[Start of section]

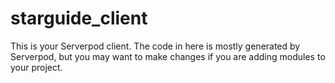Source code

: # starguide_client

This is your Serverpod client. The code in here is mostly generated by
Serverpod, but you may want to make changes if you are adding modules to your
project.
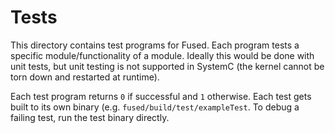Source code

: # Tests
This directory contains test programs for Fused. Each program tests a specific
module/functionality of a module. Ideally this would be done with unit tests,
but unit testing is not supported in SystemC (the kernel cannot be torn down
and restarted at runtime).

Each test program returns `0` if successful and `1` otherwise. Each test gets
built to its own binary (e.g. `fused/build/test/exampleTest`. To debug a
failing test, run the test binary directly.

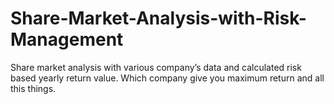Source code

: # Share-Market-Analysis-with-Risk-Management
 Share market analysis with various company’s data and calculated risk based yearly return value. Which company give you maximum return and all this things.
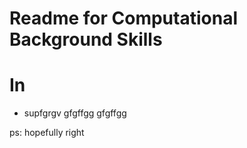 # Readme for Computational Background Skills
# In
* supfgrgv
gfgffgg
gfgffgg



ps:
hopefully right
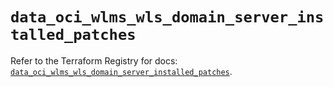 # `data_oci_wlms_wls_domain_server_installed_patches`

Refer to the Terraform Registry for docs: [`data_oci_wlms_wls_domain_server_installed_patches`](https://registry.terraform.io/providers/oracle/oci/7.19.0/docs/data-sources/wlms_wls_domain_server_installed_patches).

[End of section]

WHAT THIS TASK INVOLVES:
Locate each line in the listing that contains the string "Share" with its capitalization matched, and copy those lines.

OUTPUT:
: # Share-Market-Analysis-with-Risk-Management
 Share market analysis with various company’s data and calculated risk based yearly return value. Which company give you maximum return and all this things.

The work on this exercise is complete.